LISTED RECORDS section start
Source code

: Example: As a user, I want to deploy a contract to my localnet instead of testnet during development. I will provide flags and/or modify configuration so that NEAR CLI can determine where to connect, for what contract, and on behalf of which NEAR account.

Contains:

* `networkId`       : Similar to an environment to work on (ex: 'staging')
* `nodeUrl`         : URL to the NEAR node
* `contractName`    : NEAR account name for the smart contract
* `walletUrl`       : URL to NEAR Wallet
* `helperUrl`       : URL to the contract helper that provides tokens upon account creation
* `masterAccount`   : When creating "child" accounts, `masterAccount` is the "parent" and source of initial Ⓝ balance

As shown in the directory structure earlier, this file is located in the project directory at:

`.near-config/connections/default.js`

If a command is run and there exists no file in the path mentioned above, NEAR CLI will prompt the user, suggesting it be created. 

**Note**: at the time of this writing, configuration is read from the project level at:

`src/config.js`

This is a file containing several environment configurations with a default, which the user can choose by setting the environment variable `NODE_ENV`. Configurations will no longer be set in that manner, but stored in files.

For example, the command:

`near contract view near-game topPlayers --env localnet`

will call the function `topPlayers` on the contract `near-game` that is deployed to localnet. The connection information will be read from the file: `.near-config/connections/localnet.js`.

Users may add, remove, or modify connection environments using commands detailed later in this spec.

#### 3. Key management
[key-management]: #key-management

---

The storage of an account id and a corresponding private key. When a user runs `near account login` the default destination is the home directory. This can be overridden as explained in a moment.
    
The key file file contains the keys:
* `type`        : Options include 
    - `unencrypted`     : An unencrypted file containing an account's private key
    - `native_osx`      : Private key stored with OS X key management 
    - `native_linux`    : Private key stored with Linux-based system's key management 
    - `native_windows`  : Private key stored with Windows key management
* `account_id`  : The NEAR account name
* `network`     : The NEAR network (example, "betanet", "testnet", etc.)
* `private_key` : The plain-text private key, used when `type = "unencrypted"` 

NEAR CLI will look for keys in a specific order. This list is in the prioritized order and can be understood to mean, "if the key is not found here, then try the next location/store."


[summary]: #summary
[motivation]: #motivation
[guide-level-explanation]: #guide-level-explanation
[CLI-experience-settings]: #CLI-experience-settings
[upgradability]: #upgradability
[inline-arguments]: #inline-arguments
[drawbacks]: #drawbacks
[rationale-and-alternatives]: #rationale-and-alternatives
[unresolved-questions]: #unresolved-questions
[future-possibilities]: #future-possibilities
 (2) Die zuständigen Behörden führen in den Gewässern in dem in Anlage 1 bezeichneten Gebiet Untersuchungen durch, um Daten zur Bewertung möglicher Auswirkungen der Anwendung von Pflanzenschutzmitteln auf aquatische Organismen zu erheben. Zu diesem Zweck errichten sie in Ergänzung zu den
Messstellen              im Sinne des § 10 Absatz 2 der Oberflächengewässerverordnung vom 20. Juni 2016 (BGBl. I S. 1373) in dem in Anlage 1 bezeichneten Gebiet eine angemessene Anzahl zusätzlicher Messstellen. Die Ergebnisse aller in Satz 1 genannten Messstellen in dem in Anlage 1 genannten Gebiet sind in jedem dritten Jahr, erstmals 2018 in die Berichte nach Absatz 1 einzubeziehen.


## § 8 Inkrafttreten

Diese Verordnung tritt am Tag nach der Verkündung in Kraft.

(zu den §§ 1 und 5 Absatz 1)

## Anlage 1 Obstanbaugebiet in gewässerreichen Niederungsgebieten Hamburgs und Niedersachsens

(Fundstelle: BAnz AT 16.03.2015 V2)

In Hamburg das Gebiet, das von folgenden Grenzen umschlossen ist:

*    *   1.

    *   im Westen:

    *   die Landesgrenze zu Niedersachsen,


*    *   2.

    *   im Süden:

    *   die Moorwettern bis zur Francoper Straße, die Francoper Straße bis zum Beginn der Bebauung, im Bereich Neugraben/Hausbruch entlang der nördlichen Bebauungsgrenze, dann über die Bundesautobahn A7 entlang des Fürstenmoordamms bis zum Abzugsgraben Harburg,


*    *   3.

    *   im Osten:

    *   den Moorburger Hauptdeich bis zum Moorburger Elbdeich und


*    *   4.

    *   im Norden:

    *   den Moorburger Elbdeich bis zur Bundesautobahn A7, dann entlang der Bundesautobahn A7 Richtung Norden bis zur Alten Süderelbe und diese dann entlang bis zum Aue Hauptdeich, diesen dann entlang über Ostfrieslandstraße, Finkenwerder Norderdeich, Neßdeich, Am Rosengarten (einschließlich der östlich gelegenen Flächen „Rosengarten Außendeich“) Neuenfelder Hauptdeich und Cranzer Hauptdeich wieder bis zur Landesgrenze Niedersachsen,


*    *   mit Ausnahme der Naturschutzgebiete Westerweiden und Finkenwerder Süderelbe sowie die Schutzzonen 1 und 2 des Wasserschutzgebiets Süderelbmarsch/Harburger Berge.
LISTED RECORDS section end
Nothing is to be left out. Repeat the whole listing exactly.

Source code

: Example: As a user, I want to deploy a contract to my localnet instead of testnet during development. I will provide flags and/or modify configuration so that NEAR CLI can determine where to connect, for what contract, and on behalf of which NEAR account.

Contains:

* `networkId`       : Similar to an environment to work on (ex: 'staging')
* `nodeUrl`         : URL to the NEAR node
* `contractName`    : NEAR account name for the smart contract
* `walletUrl`       : URL to NEAR Wallet
* `helperUrl`       : URL to the contract helper that provides tokens upon account creation
* `masterAccount`   : When creating "child" accounts, `masterAccount` is the "parent" and source of initial Ⓝ balance

As shown in the directory structure earlier, this file is located in the project directory at:

`.near-config/connections/default.js`

If a command is run and there exists no file in the path mentioned above, NEAR CLI will prompt the user, suggesting it be created. 

**Note**: at the time of this writing, configuration is read from the project level at:

`src/config.js`

This is a file containing several environment configurations with a default, which the user can choose by setting the environment variable `NODE_ENV`. Configurations will no longer be set in that manner, but stored in files.

For example, the command:

`near contract view near-game topPlayers --env localnet`

will call the function `topPlayers` on the contract `near-game` that is deployed to localnet. The connection information will be read from the file: `.near-config/connections/localnet.js`.

Users may add, remove, or modify connection environments using commands detailed later in this spec.

#### 3. Key management
[key-management]: #key-management

---

The storage of an account id and a corresponding private key. When a user runs `near account login` the default destination is the home directory. This can be overridden as explained in a moment.
    
The key file file contains the keys:
* `type`        : Options include 
    - `unencrypted`     : An unencrypted file containing an account's private key
    - `native_osx`      : Private key stored with OS X key management 
    - `native_linux`    : Private key stored with Linux-based system's key management 
    - `native_windows`  : Private key stored with Windows key management
* `account_id`  : The NEAR account name
* `network`     : The NEAR network (example, "betanet", "testnet", etc.)
* `private_key` : The plain-text private key, used when `type = "unencrypted"` 

NEAR CLI will look for keys in a specific order. This list is in the prioritized order and can be understood to mean, "if the key is not found here, then try the next location/store."


[summary]: #summary
[motivation]: #motivation
[guide-level-explanation]: #guide-level-explanation
[CLI-experience-settings]: #CLI-experience-settings
[upgradability]: #upgradability
[inline-arguments]: #inline-arguments
[drawbacks]: #drawbacks
[rationale-and-alternatives]: #rationale-and-alternatives
[unresolved-questions]: #unresolved-questions
[future-possibilities]: #future-possibilities
 (2) Die zuständigen Behörden führen in den Gewässern in dem in Anlage 1 bezeichneten Gebiet Untersuchungen durch, um Daten zur Bewertung möglicher Auswirkungen der Anwendung von Pflanzenschutzmitteln auf aquatische Organismen zu erheben. Zu diesem Zweck errichten sie in Ergänzung zu den
Messstellen              im Sinne des § 10 Absatz 2 der Oberflächengewässerverordnung vom 20. Juni 2016 (BGBl. I S. 1373) in dem in Anlage 1 bezeichneten Gebiet eine angemessene Anzahl zusätzlicher Messstellen. Die Ergebnisse aller in Satz 1 genannten Messstellen in dem in Anlage 1 genannten Gebiet sind in jedem dritten Jahr, erstmals 2018 in die Berichte nach Absatz 1 einzubeziehen.


## § 8 Inkrafttreten

Diese Verordnung tritt am Tag nach der Verkündung in Kraft.

(zu den §§ 1 und 5 Absatz 1)

## Anlage 1 Obstanbaugebiet in gewässerreichen Niederungsgebieten Hamburgs und Niedersachsens

(Fundstelle: BAnz AT 16.03.2015 V2)

In Hamburg das Gebiet, das von folgenden Grenzen umschlossen ist:

*    *   1.

    *   im Westen:

    *   die Landesgrenze zu Niedersachsen,


*    *   2.

    *   im Süden:

    *   die Moorwettern bis zur Francoper Straße, die Francoper Straße bis zum Beginn der Bebauung, im Bereich Neugraben/Hausbruch entlang der nördlichen Bebauungsgrenze, dann über die Bundesautobahn A7 entlang des Fürstenmoordamms bis zum Abzugsgraben Harburg,


*    *   3.

    *   im Osten:

    *   den Moorburger Hauptdeich bis zum Moorburger Elbdeich und


*    *   4.

    *   im Norden:

    *   den Moorburger Elbdeich bis zur Bundesautobahn A7, dann entlang der Bundesautobahn A7 Richtung Norden bis zur Alten Süderelbe und diese dann entlang bis zum Aue Hauptdeich, diesen dann entlang über Ostfrieslandstraße, Finkenwerder Norderdeich, Neßdeich, Am Rosengarten (einschließlich der östlich gelegenen Flächen „Rosengarten Außendeich“) Neuenfelder Hauptdeich und Cranzer Hauptdeich wieder bis zur Landesgrenze Niedersachsen,


*    *   mit Ausnahme der Naturschutzgebiete Westerweiden und Finkenwerder Süderelbe sowie die Schutzzonen 1 und 2 des Wasserschutzgebiets Süderelbmarsch/Harburger Berge.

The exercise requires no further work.